Pierre Bourdin

Personal information
- Date of birth: 6 January 1994 (age 32)
- Place of birth: Vincennes, France
- Height: 1.85 m (6 ft 1 in)
- Position: Defender

Team information
- Current team: Avranches
- Number: 3

Youth career
- 2000–2004: FC Les Lilas
- 2005–2011: Paris Saint-Germain

Senior career*
- Years: Team / Apps / (Gls)
- 2011–2014: Paris Saint-Germain B / 57 / (0)
- 2014–2017: Cercle Brugge / 97 / (3)
- 2017–2018: Lierse / 27 / (5)
- 2018–2022: Beerschot / 107 / (5)
- 2022–2023: Virton / 13 / (1)
- 2023–2024: Vire / 24 / (0)
- 2024–2026: Avranches / 38 / (1)
- 2026 -: Vire

International career
- 2009: France U16 / 3 / (0)
- 2010–2011: France U17 / 4 / (0)
- 2011: France U18 / 2 / (0)
- 2013: France U20 / 5 / (0)

= Pierre Bourdin =

French footballer (born 1994)

Pierre Bourdin (born 6 January 1994) is a French professional footballer who plays as a defender for Championnat National 3 club Vire.

==Club career==
Bourdin joined Cercle Brugge in 2014 from Paris Saint-Germain F.C. B. He made his Belgian Pro League debut at 26 July 2014 at the opening game of the 2013–14 season against K.A.A. Gent.

On 4 January 2023, Bourdin joined Virton on an eighteen-month contract.

On 3 July 2024, Bourdin signed for Championnat National 2 club Avranches. After two seasons he returned back to AF Virois for the start of the 2026-27 season.

------------------------------

[Activity] Decide whether each statement agrees with the Pierre Bourdin profile, answering yes or no and quoting the words from the profile that decide it. 1. Bourdin was born in Paris. 2. Bourdin joined Virton on an eighteen-month contract. 3. Avranches was a Championnat National 2 club when Bourdin signed for it.

[Data provided]
------------------------------

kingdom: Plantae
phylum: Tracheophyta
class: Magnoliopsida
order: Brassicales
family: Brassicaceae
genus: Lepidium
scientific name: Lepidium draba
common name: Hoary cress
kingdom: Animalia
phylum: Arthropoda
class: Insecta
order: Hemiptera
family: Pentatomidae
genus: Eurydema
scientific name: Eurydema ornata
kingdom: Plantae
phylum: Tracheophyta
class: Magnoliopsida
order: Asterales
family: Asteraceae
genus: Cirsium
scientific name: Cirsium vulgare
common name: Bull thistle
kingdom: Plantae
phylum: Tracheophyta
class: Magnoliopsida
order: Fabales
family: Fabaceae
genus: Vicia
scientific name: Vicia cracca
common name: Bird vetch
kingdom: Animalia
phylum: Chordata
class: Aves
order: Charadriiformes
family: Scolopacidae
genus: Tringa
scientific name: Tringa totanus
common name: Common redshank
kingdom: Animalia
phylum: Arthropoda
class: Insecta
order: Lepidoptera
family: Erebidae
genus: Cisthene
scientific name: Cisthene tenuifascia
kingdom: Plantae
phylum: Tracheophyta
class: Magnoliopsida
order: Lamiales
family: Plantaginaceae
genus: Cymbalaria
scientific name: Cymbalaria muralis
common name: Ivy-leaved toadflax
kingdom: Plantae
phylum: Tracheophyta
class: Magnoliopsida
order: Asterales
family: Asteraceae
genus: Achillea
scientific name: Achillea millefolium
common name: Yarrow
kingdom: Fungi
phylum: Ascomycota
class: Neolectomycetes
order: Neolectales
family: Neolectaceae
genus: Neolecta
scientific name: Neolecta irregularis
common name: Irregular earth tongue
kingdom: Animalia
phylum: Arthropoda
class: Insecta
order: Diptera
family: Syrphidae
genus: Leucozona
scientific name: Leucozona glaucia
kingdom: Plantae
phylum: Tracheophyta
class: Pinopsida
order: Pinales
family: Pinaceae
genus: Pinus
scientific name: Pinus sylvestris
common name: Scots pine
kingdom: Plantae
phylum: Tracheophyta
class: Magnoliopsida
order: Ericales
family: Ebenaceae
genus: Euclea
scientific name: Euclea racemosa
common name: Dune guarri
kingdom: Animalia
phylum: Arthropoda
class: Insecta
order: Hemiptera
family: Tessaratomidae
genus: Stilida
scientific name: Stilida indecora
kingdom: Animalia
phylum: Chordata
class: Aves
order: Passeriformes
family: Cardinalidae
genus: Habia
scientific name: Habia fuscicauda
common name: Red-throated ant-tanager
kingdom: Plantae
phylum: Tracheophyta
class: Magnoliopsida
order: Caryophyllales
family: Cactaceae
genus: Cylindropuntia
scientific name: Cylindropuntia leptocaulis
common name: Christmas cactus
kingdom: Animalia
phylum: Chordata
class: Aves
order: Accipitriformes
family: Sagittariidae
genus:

------------------------------

[Written answer]
1. No: "Place of birth: Vincennes, France"
2. Yes: "On 4 January 2023, Bourdin joined Virton on an eighteen-month contract."
3. Yes: "On 3 July 2024, Bourdin signed for Championnat National 2 club Avranches."